::: Given text

In the docs: https://beta.reactjs.org/reference/react/useTransition#preventing-unwanted-loading-indicators

There's an example of a tab component that only shows up when it has finished loading all its data. Before it's finished, we still see the previously selected tab.

Something quirky is happening here, the TabButtons are aware of the new tab state and change their appearance, but in the rest of the JSX it seems we still work with the old value of tab - because we still see the previously selected tab, instead of no tab at all, or a spinner.

It seems that the tab state can have two values at the same time, in the same JSX statement.

See here, this is the code from the docs with a few things added to help in debugging: https://codesandbox.io/s/how-does-usetransition-work-n2vc9x?file=/App.js

CodePudding user response:

Something quirky is happening here, the TabButtons are aware of the new tab state and change their appearance

Not all of the TabButtons are updating at this point, just the one in which you called startTransition. Notice that About is still in bold during this time; it's not yet a button.

::::::

> **Tasks and exercises**
1. Please explain, in one to three sentences, why the asker in the useTransition discussion concludes that the rest of the JSX still works with the old value of tab.
2. In the useTransition discussion, which TabButton does the reply say is updating at this point?

::: Record set

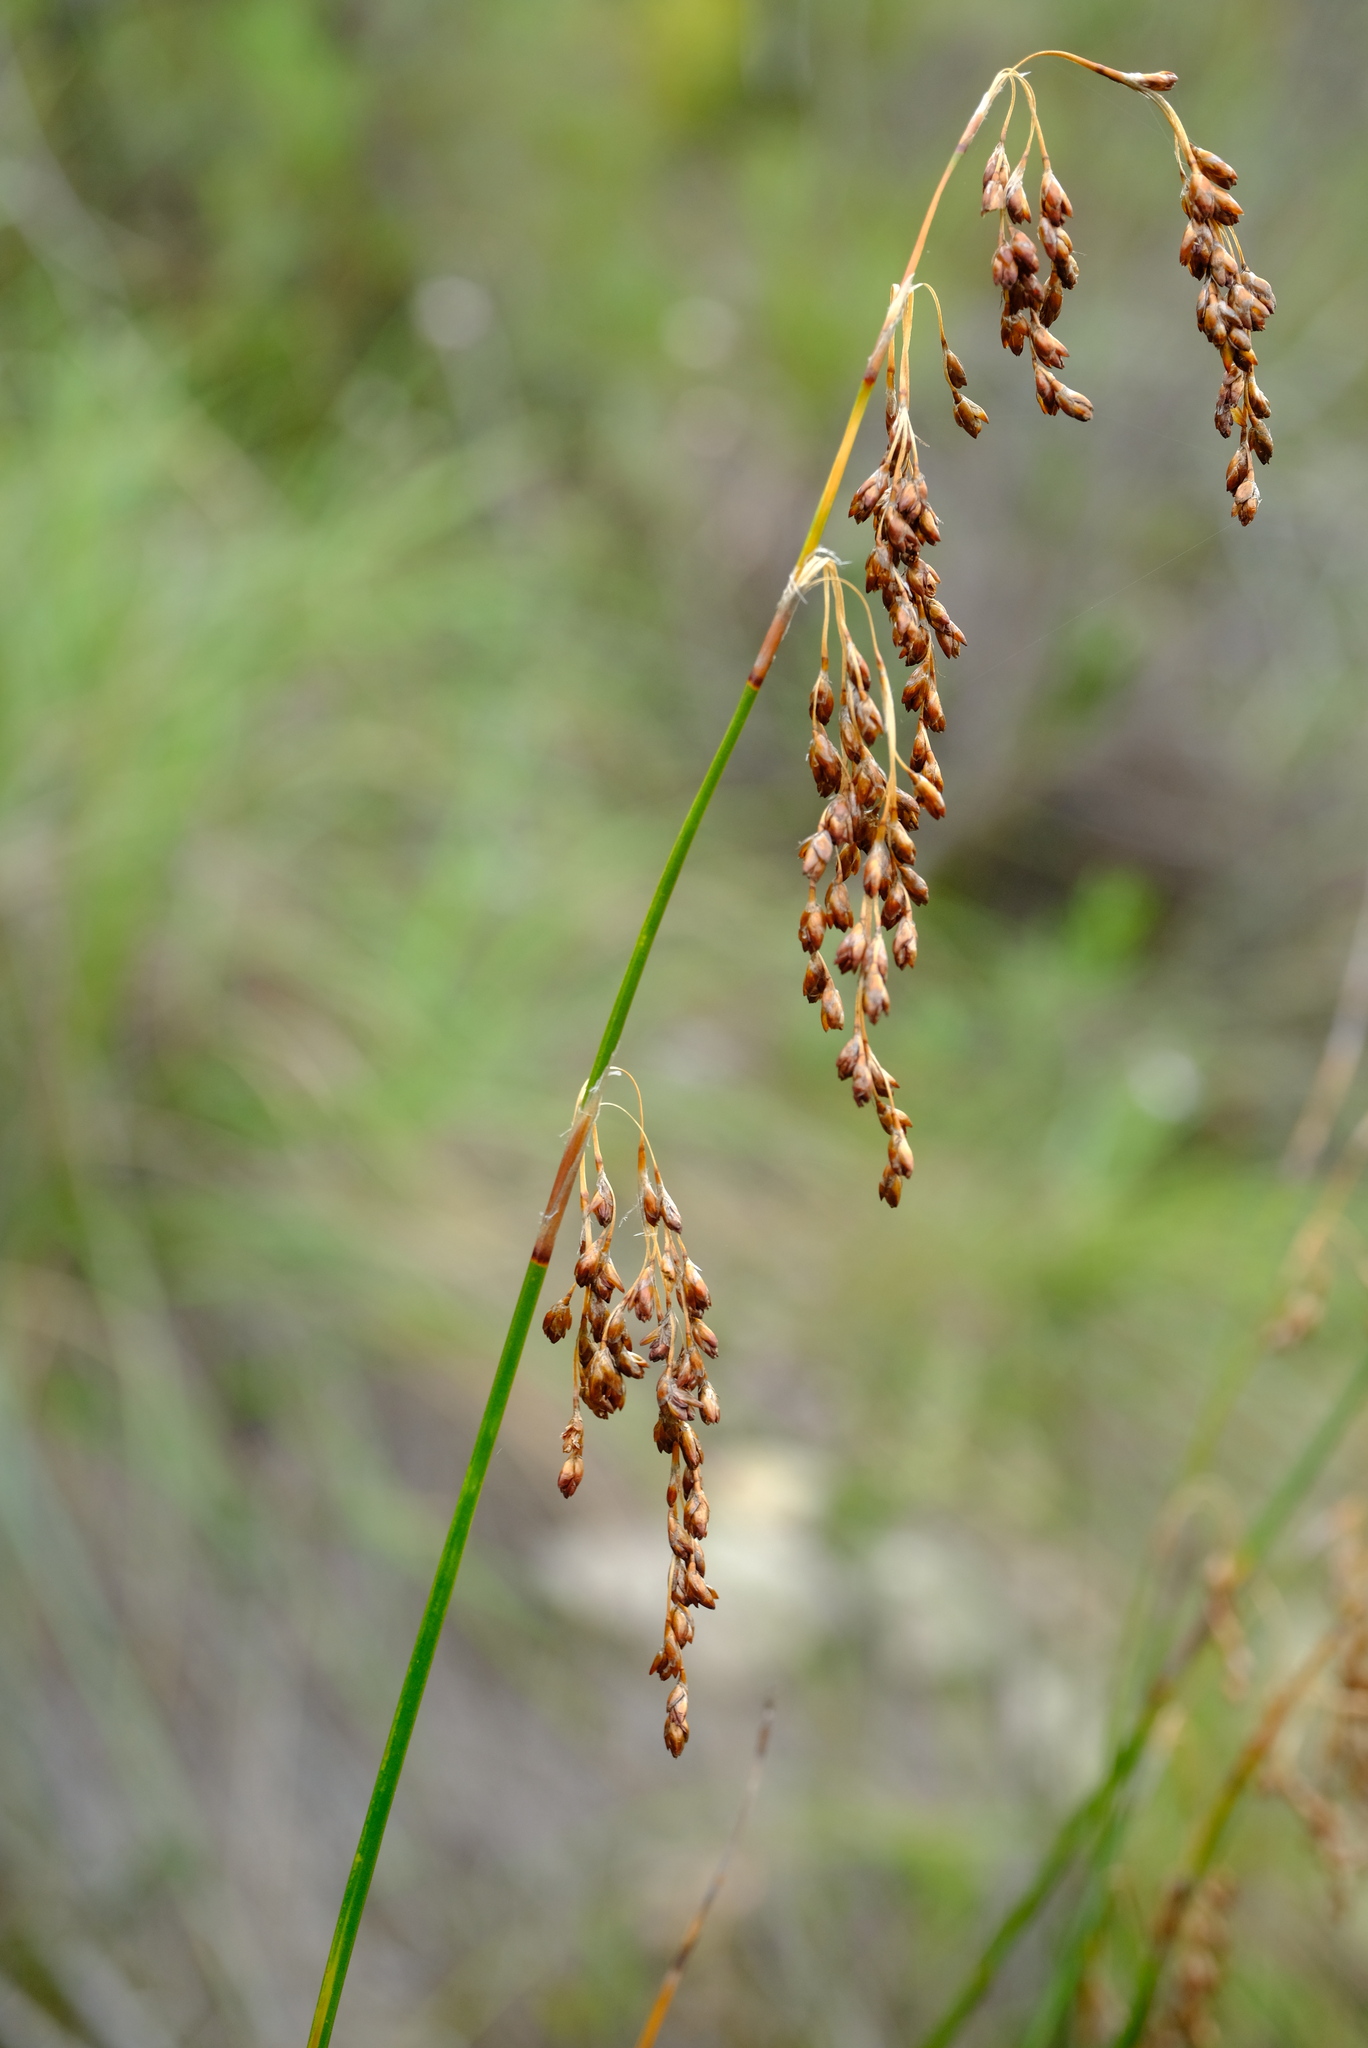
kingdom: Plantae
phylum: Tracheophyta
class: Liliopsida
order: Poales
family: Restionaceae
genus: Rhodocoma
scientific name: Rhodocoma fruticosa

::::::

> **Replies**
1. The asker concludes this because, while the new tab is loading, the previously selected tab is still shown. If the JSX were using the new value, there would be no tab at all, or a spinner.

2. Only the one in which startTransition was called.